Les dettes s’accumulent, ses économies ont été englouties. L’électricité lui a été coupée. Fort heureusement l’administration s’est montrée compréhensive et des reports de paiements s’accumulent dans l’espoir d’une issue juridique favorable. Sa longue attente prendra fin en septembre sauf si ce gouvernement traître à la cause ouvrière en termine avec la justice prud'homale.
Pour l’heure, rien d’extraordinaire dans ce récit de la lente descente aux enfers que connaissent ceux qui se trouvent du jour au lendemain, sans ressources. Mais là où le cas d’Étienne requiert ce billet c’est que l’homme poursuit de manière fictive son travail afin de justifier de la continuité d’un labeur pour une entreprise qui n’en a que faire. Étienne continue de faire le représentant, de sillonner un territoire qui va de Vannes à Tours, de Caen à Poitiers.
Il avait un carnet d’adresse de cinq cents clients, soixante-deux ont accepté de le recevoir régulièrement pour une poignée de main, un bonjour et une signature sur son carnet de bord. Mais sans voiture, pour rejoindre ces personnes compréhensives, Étienne lève le pouce. Ce jour-là, il était parti à quatre heures du matin de Nantes. Je l’ai déposé à douze heures devant son contact. Il le saluera avant que de reprendre la route en espérant arriver avant la nuit.
Il a parlé, il était intarissable, tenant une logorrhée maladive, tant il est entièrement focalisé sur sa volonté de maintenir à tout prix une apparence d’activité pour avoir droit à sept années de salaire. Il est épuisé, physiquement amoindri. Il me semble au bord de la déraison, s’entêtant dans cette parodie d’emploi qui demeure son unique porte de sortie. Il ne mange plus ou si peu, tient en buvant du café et en réclamant de quoi en acheter un au troquet du coin.
Chaque jour, une visite. Chaque matin, il part tôt pour tenir son pari insensé. Parfois il ne peut rentrer à temps et passe une nuit dehors. Il redoute par-dessus tout la pluie.
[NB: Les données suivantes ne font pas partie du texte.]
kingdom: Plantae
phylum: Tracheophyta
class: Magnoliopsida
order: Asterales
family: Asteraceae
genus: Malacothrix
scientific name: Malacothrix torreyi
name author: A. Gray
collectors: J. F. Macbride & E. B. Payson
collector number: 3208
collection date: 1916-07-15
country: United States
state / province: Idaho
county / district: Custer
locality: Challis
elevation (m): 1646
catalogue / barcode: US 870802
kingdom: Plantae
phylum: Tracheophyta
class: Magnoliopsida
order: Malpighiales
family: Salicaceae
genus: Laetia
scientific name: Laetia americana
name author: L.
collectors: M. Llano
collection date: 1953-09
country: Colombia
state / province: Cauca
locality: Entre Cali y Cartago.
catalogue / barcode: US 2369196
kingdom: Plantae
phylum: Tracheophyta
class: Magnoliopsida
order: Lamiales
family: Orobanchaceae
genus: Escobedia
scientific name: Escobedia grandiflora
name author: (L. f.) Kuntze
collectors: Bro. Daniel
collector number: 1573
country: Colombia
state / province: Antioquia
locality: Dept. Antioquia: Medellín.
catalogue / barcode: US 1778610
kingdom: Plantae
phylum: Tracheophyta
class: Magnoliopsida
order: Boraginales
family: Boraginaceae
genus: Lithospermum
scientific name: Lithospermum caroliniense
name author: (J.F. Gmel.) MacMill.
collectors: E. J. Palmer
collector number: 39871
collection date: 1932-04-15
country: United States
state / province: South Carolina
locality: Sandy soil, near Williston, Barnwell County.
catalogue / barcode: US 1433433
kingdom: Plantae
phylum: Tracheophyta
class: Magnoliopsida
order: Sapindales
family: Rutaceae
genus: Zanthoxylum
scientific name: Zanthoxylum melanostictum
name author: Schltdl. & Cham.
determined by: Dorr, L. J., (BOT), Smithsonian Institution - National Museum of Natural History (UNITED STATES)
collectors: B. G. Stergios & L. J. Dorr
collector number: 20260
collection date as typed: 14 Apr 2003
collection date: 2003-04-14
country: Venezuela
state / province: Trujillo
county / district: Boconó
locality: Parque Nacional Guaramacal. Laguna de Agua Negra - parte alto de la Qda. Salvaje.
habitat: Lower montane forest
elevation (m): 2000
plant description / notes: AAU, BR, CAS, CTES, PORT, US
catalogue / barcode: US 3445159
Les automobilistes ne s’arrêtent pas et il passe la journée mouillée. Il raconte qu’il retrouve désormais des habitués, des gens qui font régulièrement un trajet et qui le prennent quand ils l’aperçoivent. Quel courage !
Nous avons réussi à échanger sur sa vie d’avant. Il était grand amateur de chansons françaises et fréquentait les festivals et les salles de concert. Il m’a parlé de ces artistes qui ont constitué ses loisirs d’avant le coup de Trafalgar des chimistes sans âme. Romain Didier, Allain Leprest, Yves Jamait, Gérard Pierron ou bien Bernard Meulien.
Cette fois, il avait le sourire aux lèvres à l’évocation de ces gens qu’il a admirés autrefois, quand il avait un travail. J’espère de tout cœur qu’il gagnera son bras de fer contre les sans-cœur lui, qui désormais, est un sans-dent. Il m’a promis d’acheter mon roman et de venir me voir en spectacle quand il aura de l’argent. J’ai souri. Je crains qu’il ne se soit épuisé dans ce combat titanesque.
Admirativement sien.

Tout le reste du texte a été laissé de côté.